* [Task requirements]: Starting at the top of the rows and going on through the line with "genus: Patania", output each line as a string in a JSON list, one string per line, omitting any blank lines.

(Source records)
[Start]

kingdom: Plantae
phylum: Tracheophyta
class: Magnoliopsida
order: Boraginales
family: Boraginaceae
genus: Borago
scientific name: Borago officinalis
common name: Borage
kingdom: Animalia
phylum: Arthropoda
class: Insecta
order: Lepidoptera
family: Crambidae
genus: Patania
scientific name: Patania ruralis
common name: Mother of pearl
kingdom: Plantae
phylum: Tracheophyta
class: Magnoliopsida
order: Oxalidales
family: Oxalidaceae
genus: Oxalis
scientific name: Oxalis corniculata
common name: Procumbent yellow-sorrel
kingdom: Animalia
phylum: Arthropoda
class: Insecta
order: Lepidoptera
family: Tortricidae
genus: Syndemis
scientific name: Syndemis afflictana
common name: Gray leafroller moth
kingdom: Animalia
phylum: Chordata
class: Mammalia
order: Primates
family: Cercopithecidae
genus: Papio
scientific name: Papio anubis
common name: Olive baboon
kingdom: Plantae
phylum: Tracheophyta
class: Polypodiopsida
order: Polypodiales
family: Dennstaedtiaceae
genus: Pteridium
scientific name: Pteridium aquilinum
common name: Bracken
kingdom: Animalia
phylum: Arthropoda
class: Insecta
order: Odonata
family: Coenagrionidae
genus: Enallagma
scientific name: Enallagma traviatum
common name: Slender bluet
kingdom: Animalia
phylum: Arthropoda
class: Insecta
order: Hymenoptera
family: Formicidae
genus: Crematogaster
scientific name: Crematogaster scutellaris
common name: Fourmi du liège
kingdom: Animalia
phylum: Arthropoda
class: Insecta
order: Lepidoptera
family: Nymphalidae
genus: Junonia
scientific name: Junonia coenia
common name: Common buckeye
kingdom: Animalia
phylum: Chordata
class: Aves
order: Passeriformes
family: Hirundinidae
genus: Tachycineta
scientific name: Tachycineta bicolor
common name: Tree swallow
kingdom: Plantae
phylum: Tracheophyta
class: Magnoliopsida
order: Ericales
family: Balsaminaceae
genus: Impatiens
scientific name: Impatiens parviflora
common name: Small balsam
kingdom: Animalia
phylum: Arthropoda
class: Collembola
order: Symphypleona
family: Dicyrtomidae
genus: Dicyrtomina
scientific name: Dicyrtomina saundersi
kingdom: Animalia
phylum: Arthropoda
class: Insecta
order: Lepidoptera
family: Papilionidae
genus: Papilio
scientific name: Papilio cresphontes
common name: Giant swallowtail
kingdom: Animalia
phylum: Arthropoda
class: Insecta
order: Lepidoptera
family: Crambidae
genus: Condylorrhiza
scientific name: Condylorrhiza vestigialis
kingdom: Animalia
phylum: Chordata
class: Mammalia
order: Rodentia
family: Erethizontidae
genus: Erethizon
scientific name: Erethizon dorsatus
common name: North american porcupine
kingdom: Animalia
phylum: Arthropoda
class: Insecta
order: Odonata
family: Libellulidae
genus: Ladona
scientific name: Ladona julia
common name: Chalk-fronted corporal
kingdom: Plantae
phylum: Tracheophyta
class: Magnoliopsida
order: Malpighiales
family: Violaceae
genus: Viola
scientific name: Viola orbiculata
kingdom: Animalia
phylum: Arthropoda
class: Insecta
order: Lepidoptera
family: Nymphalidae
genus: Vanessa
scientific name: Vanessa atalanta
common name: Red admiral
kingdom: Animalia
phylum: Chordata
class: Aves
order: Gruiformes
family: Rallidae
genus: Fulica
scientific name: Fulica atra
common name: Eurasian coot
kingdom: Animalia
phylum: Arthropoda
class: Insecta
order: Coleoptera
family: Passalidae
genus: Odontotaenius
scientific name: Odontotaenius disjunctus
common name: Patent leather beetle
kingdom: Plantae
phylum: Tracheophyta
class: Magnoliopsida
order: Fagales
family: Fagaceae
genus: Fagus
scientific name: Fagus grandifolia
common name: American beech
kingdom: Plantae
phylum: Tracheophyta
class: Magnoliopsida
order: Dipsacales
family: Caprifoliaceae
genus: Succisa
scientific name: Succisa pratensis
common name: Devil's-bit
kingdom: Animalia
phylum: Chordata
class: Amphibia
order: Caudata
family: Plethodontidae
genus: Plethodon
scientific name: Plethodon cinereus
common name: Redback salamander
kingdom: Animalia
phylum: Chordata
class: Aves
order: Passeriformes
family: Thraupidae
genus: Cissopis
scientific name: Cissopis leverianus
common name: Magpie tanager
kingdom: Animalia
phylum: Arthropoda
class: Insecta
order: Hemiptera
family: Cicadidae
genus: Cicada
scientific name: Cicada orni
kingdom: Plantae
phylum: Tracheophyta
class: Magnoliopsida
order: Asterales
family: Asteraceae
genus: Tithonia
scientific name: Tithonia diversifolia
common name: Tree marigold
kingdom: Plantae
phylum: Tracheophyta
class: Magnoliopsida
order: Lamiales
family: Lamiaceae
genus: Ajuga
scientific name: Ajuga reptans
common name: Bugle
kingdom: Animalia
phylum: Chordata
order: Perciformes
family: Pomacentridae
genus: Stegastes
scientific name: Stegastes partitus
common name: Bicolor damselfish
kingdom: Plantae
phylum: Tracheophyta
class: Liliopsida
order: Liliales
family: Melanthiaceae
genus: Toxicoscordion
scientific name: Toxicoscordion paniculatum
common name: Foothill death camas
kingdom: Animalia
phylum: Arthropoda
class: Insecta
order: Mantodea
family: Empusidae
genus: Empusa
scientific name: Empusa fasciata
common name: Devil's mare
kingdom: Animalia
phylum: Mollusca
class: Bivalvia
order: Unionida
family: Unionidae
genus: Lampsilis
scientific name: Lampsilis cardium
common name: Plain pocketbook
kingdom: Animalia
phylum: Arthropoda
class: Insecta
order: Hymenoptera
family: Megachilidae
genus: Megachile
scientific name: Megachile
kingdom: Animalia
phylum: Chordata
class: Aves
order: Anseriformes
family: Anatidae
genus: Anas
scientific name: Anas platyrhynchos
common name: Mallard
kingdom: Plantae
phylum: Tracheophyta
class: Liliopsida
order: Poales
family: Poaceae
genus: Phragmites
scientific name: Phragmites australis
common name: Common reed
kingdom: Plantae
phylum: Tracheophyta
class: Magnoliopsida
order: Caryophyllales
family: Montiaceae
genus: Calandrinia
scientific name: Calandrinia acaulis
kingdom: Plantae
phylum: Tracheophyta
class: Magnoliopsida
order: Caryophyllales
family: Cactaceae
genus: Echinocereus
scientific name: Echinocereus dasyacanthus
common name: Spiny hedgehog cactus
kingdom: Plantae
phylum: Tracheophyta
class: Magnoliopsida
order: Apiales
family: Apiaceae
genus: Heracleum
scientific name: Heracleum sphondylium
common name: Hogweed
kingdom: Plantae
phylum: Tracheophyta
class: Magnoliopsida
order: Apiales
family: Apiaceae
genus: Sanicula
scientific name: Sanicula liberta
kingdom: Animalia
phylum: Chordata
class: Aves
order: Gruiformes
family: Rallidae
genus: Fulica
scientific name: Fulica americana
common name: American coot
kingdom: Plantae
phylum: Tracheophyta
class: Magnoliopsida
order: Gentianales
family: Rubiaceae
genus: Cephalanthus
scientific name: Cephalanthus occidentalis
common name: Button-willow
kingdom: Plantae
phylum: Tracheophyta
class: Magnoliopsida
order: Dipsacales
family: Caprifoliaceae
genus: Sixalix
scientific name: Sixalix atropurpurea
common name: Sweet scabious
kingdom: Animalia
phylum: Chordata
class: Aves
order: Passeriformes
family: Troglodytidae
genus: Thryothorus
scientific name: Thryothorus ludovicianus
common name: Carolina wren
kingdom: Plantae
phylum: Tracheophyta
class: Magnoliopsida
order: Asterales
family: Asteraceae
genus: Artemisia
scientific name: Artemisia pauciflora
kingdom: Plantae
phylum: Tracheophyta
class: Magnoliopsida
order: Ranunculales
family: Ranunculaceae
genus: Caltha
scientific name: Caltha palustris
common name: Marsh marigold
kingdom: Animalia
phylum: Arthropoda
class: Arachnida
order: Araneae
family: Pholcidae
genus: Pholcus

[End]

* [Answer to this task]:
[
  "kingdom: Plantae",
  "phylum: Tracheophyta",
  "class: Magnoliopsida",
  "order: Boraginales",
  "family: Boraginaceae",
  "genus: Borago",
  "scientific name: Borago officinalis",
  "common name: Borage",
  "kingdom: Animalia",
  "phylum: Arthropoda",
  "class: Insecta",
  "order: Lepidoptera",
  "family: Crambidae",
  "genus: Patania"
]